Circulating concentrations of LH and FSH in each of 12 mares were measured in daily blood samples from 3 d before until 3 d after an interovulatory interval (ovulation=Day 0). The interval was normalized to its mean length (22 d) and partitioned into periods relative to high and low (first significant increase and decrease: Days 3 and 14, respectively) mean FSH concentrations. The resulting experimental periods were as follows: 1) Days −3 to 2 corresponding to the periovulatory period, 2) Days 3 to 14 corresponding to the luteal period, and 3) Days −7 to 3 corresponding to the follicular-periovulatory period. An adaptive threshold method was used to detect peak concentrations of LH and FSH fluctuations. There was no significant difference in the number of detected LH fluctuations per mare among the 3 periods (means, 1.2, 1.8, 1.6 fluctuations, respectively). However, more (P<0.05) FSH fluctuations per mare were detected during the luteal period (mean, 2.4 fluctuations) than during the periovulatory period (mean, 0.5 fluctuations) and follicular-periovulatory period (mean, 1.2 fluctuations).
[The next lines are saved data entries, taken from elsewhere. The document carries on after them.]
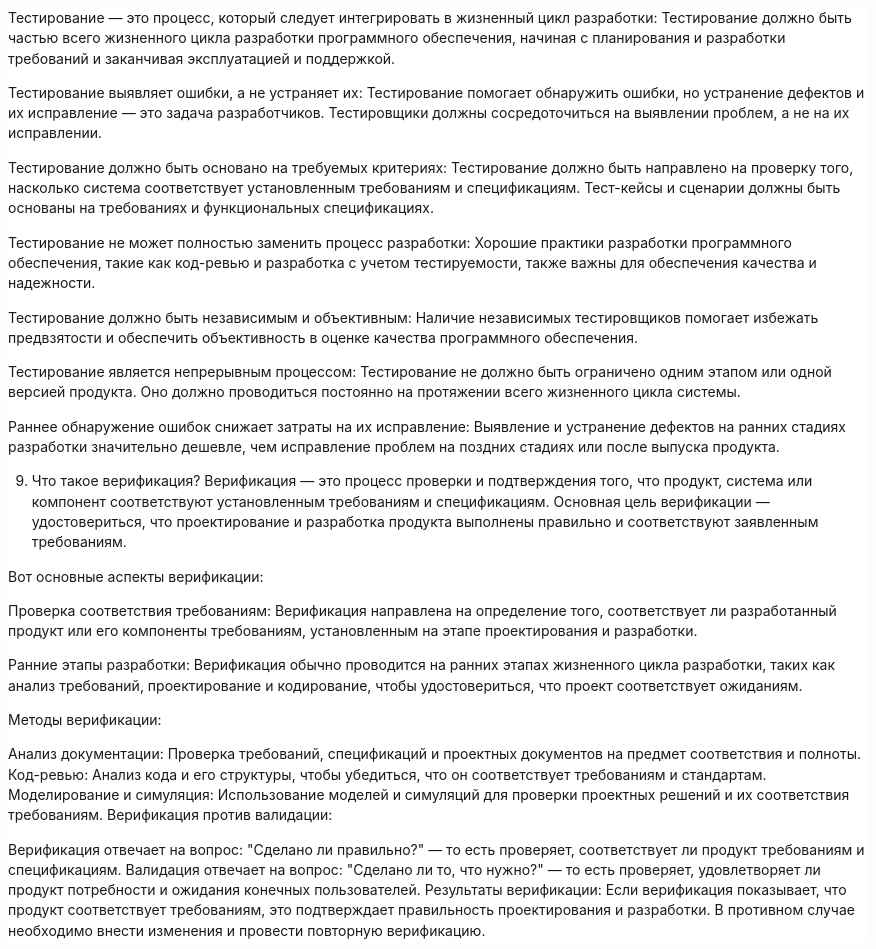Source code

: Тестирование — это процесс, который следует интегрировать в жизненный цикл разработки:
Тестирование должно быть частью всего жизненного цикла разработки программного обеспечения, начиная с планирования и разработки требований и заканчивая эксплуатацией и поддержкой.

Тестирование выявляет ошибки, а не устраняет их:
Тестирование помогает обнаружить ошибки, но устранение дефектов и их исправление — это задача разработчиков. Тестировщики должны сосредоточиться на выявлении проблем, а не на их исправлении.

Тестирование должно быть основано на требуемых критериях:
Тестирование должно быть направлено на проверку того, насколько система соответствует установленным требованиям и спецификациям. Тест-кейсы и сценарии должны быть основаны на требованиях и функциональных спецификациях.

Тестирование не может полностью заменить процесс разработки:
Хорошие практики разработки программного обеспечения, такие как код-ревью и разработка с учетом тестируемости, также важны для обеспечения качества и надежности.

Тестирование должно быть независимым и объективным:
Наличие независимых тестировщиков помогает избежать предвзятости и обеспечить объективность в оценке качества программного обеспечения.

Тестирование является непрерывным процессом:
Тестирование не должно быть ограничено одним этапом или одной версией продукта. Оно должно проводиться постоянно на протяжении всего жизненного цикла системы.

Раннее обнаружение ошибок снижает затраты на их исправление:
Выявление и устранение дефектов на ранних стадиях разработки значительно дешевле, чем исправление проблем на поздних стадиях или после выпуска продукта.

9. Что такое верификация?
Верификация — это процесс проверки и подтверждения того, что продукт, система или компонент соответствуют установленным требованиям и спецификациям. Основная цель верификации — удостовериться, что проектирование и разработка продукта выполнены правильно и соответствуют заявленным требованиям.

Вот основные аспекты верификации:

Проверка соответствия требованиям:
Верификация направлена на определение того, соответствует ли разработанный продукт или его компоненты требованиям, установленным на этапе проектирования и разработки.

Ранние этапы разработки:
Верификация обычно проводится на ранних этапах жизненного цикла разработки, таких как анализ требований, проектирование и кодирование, чтобы удостовериться, что проект соответствует ожиданиям.

Методы верификации:

Анализ документации: Проверка требований, спецификаций и проектных документов на предмет соответствия и полноты.
Код-ревью: Анализ кода и его структуры, чтобы убедиться, что он соответствует требованиям и стандартам.
Моделирование и симуляция: Использование моделей и симуляций для проверки проектных решений и их соответствия требованиям.
Верификация против валидации:

Верификация отвечает на вопрос: "Сделано ли правильно?" — то есть проверяет, соответствует ли продукт требованиям и спецификациям.
Валидация отвечает на вопрос: "Сделано ли то, что нужно?" — то есть проверяет, удовлетворяет ли продукт потребности и ожидания конечных пользователей.
Результаты верификации:
Если верификация показывает, что продукт соответствует требованиям, это подтверждает правильность проектирования и разработки. В противном случае необходимо внести изменения и провести повторную верификацию.
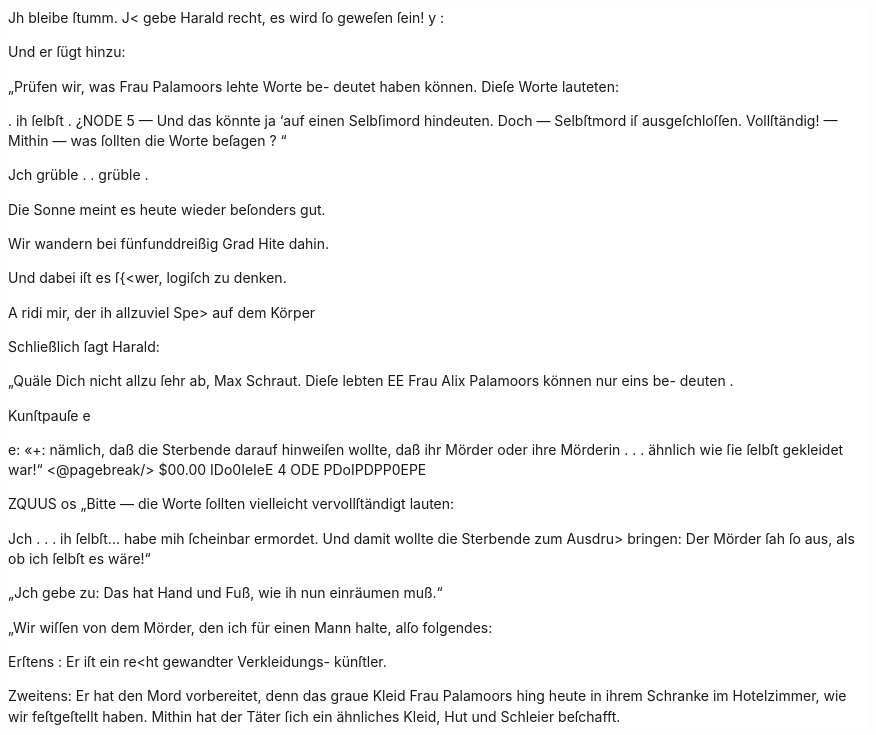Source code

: Jh bleibe ſtumm. J< gebe Harald recht, es wird ſo
geweſen ſein! y :

Und er ſügt hinzu:

„Prüfen wir, was Frau Palamoors lehte Worte be-
deutet haben können. Dieſe Worte lauteten:

. ih ſelbſt . ¿NODE 5
— Und das könnte ja ‘auf einen Selbſimord hindeuten. Doch
— Selbſtmord iſ ausgeſchloſſen. Vollſtändig! — Mithin
— was ſollten die Worte beſagen ? “

Jch grüble .  . grüble .

Die Sonne meint es heute wieder beſonders gut.

Wir wandern bei fünfunddreißig Grad Hite dahin.

Und dabei iſt es ſ{<wer, logiſch zu denken.

A ridi mir, der ih allzuviel Spe> auf dem Körper

Schließlich ſagt Harald:

„Quäle Dich nicht allzu ſehr ab, Max Schraut. Dieſe
lebten EE Frau Alix Palamoors können nur eins be-
deuten .

Kunſtpauſe e

e: «+: nämlich, daß die Sterbende darauf hinweiſen
wollte, daß ihr Mörder oder ihre Mörderin . . . ähnlich wie
ſie ſelbſt gekleidet war!“
<@pagebreak/>
$00.00 IDo0IeIeE 4 ODE PDoIPDPP0EPE

ZQUUS os
„Bitte — die Worte ſollten vielleicht vervollſtändigt
lauten:

Jch . . . ih ſelbſt... habe mih ſcheinbar ermordet.
Und damit wollte die Sterbende zum Ausdru> bringen:
Der Mörder ſah ſo aus, als ob ich ſelbſt es wäre!“

„Jch gebe zu: Das hat Hand und Fuß, wie ih nun
einräumen muß.“

„Wir wiſſen von dem Mörder, den ich für einen Mann
halte, alſo folgendes:

Erſtens : Er iſt ein re<ht gewandter Verkleidungs-
künſtler.

Zweitens: Er hat den Mord vorbereitet, denn
das graue Kleid Frau Palamoors hing heute in ihrem
Schranke im Hotelzimmer, wie wir feſtgeſtellt haben.
Mithin hat der Täter ſich ein ähnliches Kleid, Hut und
Schleier beſchafft.
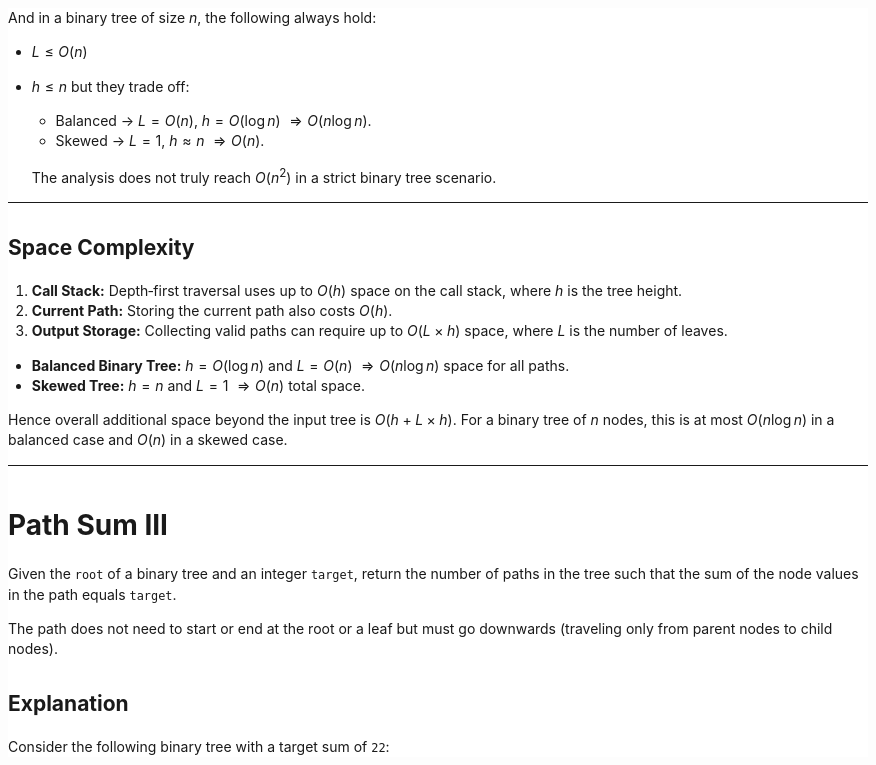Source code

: And in a binary tree of size $n$, the following always hold:  

* $L \le O(n)$  
* $h \le n$ but they trade off:

  * Balanced $\to$ $L = O(n)$, $h = O(\log n)$ $\Rightarrow O(n\log n)$.
  * Skewed $\to$ $L = 1$, $h \approx n$ $\Rightarrow O(n)$.
  
  The analysis does not truly reach $O(n^2)$ in a strict binary tree scenario.

---

## Space Complexity

1. **Call Stack:** Depth‐first traversal uses up to $O(h)$ space on the call stack, where $h$ is the tree height.  
2. **Current Path:** Storing the current path also costs $O(h)$.  
3. **Output Storage:** Collecting valid paths can require up to $O(L \times h)$ space, where $L$ is the number of leaves.

* **Balanced Binary Tree:** $h = O(\log n)$ and $L = O(n)$ $\Rightarrow O(n \log n)$ space for all paths.  
* **Skewed Tree:** $h = n$ and $L = 1$ $\Rightarrow O(n)$ total space.

Hence overall additional space beyond the input tree is $O(h + L \times h)$. For a binary tree of $n$ nodes, this is at most $O(n \log n)$ in a balanced case and $O(n)$ in a skewed case.

---

# Path Sum III

Given the `root` of a binary tree and an integer `target`, return the number of paths in the tree such that the sum of the node values in the path equals `target`.

The path does not need to start or end at the root or a leaf but must go downwards (traveling only from parent nodes to child nodes).

## Explanation

Consider the following binary tree with a target sum of `22`:

<div style="text-align: center;">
Synchronous LH and FSH fluctuations, defined as the simultaneous detection of peak concentrations of fluctuations, occurred more (P<0.05) often per mare during the luteal period (mean, 1.3 fluctuations) than during the periovulatory period (mean, 0.1 fluctuations) and follicular-periovulatory period (mean, 0.2 fluctuations). During the luteal period, concentrations of LH peaked (P<0.05) during FSH fluctuations and, conversely, concentrations of FSH peaked (P<0.05) during LH fluctuations, indicating a high degree of coupling between the 2 gonadotropins. In summary, fluctuations of LH and FSH occurred in synchrony with a high degree of coupling between them during the luteal period, but not during the periovulatory and follicular-periovulatory periods.